Embracing the Ignatian Spirit
When Kathleen Corbet ’82 first met University President William P. Leahy, S.J., in the spring of 2000, she recalls him almost immediately asking, “What attracted you to Boston College?”
Thinking back to her undergraduate years, she responded that she had wanted an education that went beyond academics and touched every aspect of a person’s growth.
“I’ve always loved BC, but I hadn’t been truly engaged in the life of the University for a while,” says Corbet. “But I was invited to reconnect and soon found that what I was looking for as a student was still there for me as an alumna.”
She joined the Board of Trustees later that year and began to help BC expand its reach with alumni nationwide, first as a founding member of the Council for Women of Boston College and then as co-chair of the Wall Street Council. With the latter, she helped launch the popular Market Perspectives Series, first created, she says, to help fellow alumni in the business field continue to build skill sets and network during the Great Recession.

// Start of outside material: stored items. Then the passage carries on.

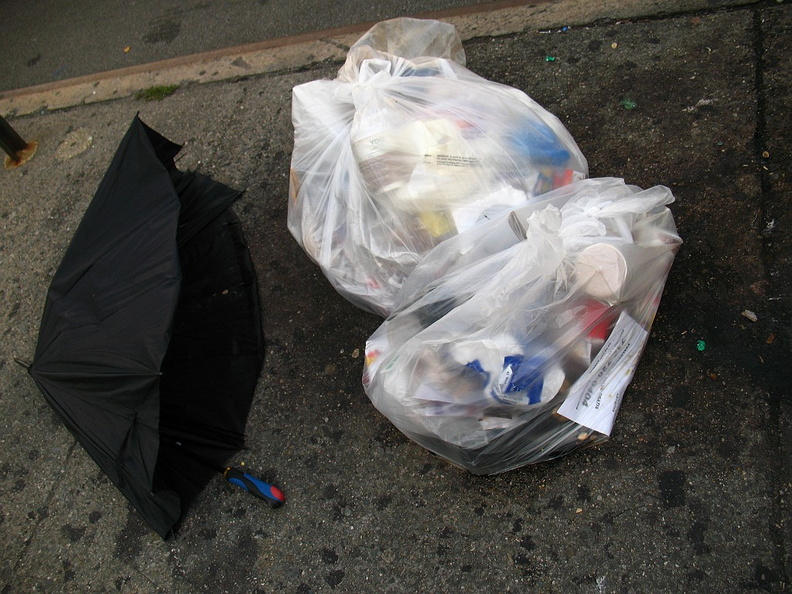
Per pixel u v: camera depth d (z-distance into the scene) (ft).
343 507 4.94
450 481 4.81
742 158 5.50
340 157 5.40
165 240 4.82
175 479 5.12
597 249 4.29
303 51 8.27
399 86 5.32
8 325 7.15
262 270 6.47
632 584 4.12
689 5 6.64
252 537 5.00
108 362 4.40
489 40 7.36
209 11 9.62
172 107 8.39
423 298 4.67
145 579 5.07
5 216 8.23
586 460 4.61
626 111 6.20
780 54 5.93
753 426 4.40
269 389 5.73
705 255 5.13
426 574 4.50
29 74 10.19
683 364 4.75
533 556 4.37
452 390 4.28
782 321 4.69
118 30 10.12
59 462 5.94
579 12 7.12
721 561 4.04
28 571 5.40
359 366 5.59
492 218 4.80
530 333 4.27
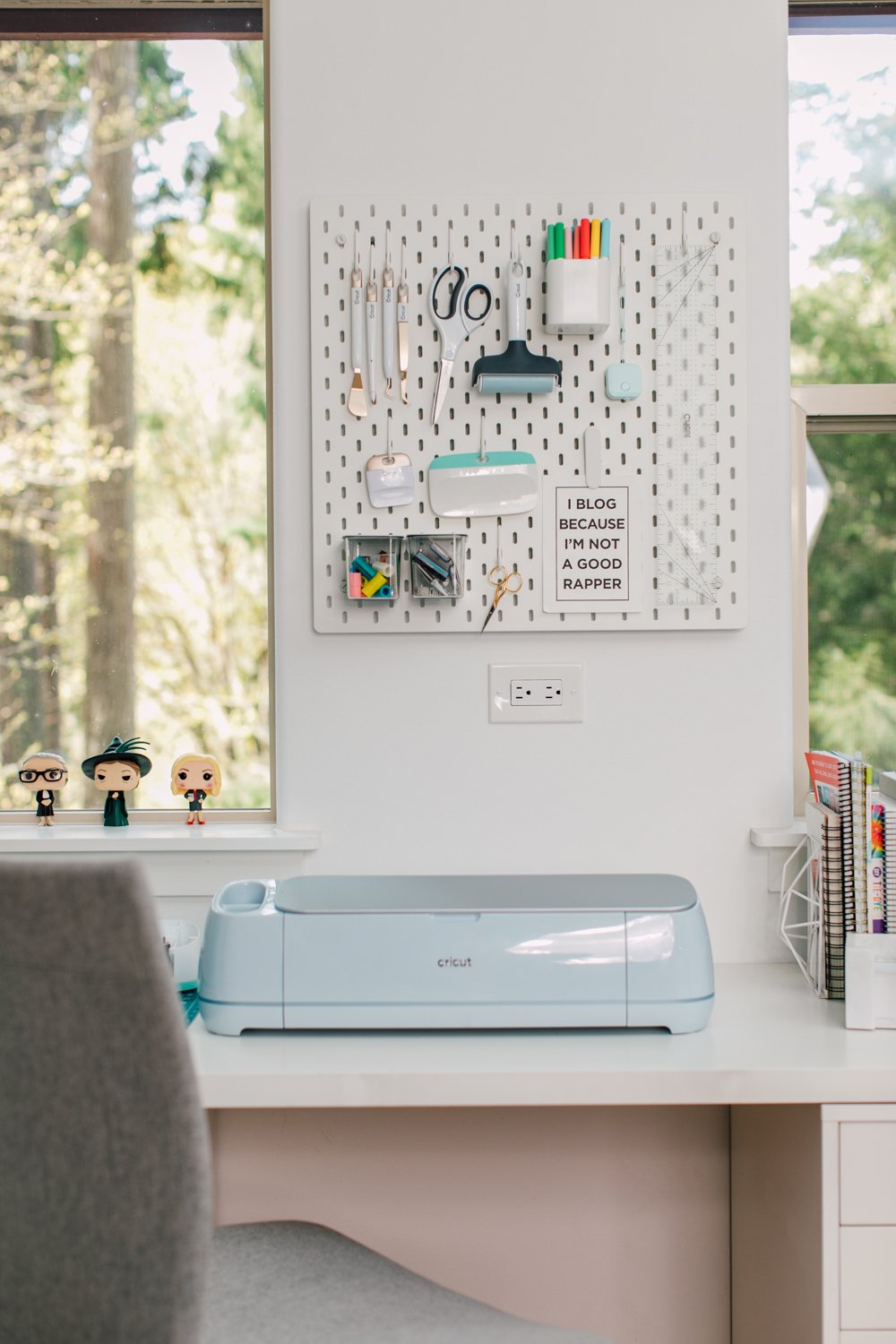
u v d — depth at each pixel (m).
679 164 1.59
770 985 1.50
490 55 1.58
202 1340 0.85
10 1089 0.85
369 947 1.29
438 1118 1.65
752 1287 1.50
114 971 0.80
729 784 1.62
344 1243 1.28
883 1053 1.24
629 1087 1.19
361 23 1.58
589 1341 1.07
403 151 1.59
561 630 1.59
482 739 1.60
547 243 1.57
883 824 1.42
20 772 1.68
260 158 1.92
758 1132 1.46
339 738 1.60
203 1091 1.19
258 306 1.94
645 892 1.37
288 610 1.60
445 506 1.58
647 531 1.59
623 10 1.58
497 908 1.30
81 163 1.90
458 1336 1.08
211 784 1.67
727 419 1.59
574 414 1.59
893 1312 1.19
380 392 1.58
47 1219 0.86
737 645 1.61
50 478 1.91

“There was this desire to positively leverage the BC business network,” says the founder and principal of Cross Ridge Capital, LLC. “We felt it was our duty to help our friends and coworkers.”
That altruism has also been a hallmark of her trusteeship, most recently in her contributions to the Buildings and Properties Committee, and has guided her philanthropy to the University as well.
She first established the Kathleen Fruin Corbet ’82 Undergraduate Research Fund in an effort to ensure that today’s students benefit from hands-on investigations with faculty; she later balanced that commitment with the Corbet Family Scholarship Fund.
For someone who helped pay her own tuition bills with a part-time job in BC’s student loan office, the chance to assist a deserving undergraduate in financial need proved a fitting investment. In addition, Corbet has generously supported the Wall Street Council Tribute Dinner, Pops on the Heights Scholarship Gala, and BC Fund Scholars Program, while also leaving a legacy gift for the University.
Yet participation matters most to Corbet.
“Just as I was asked to give my time and talents back to Boston College,” she says, “I now invite my fellow graduates to do the same—in whatever way they can. Those who do should be prepared to fall in love with BC all over again.”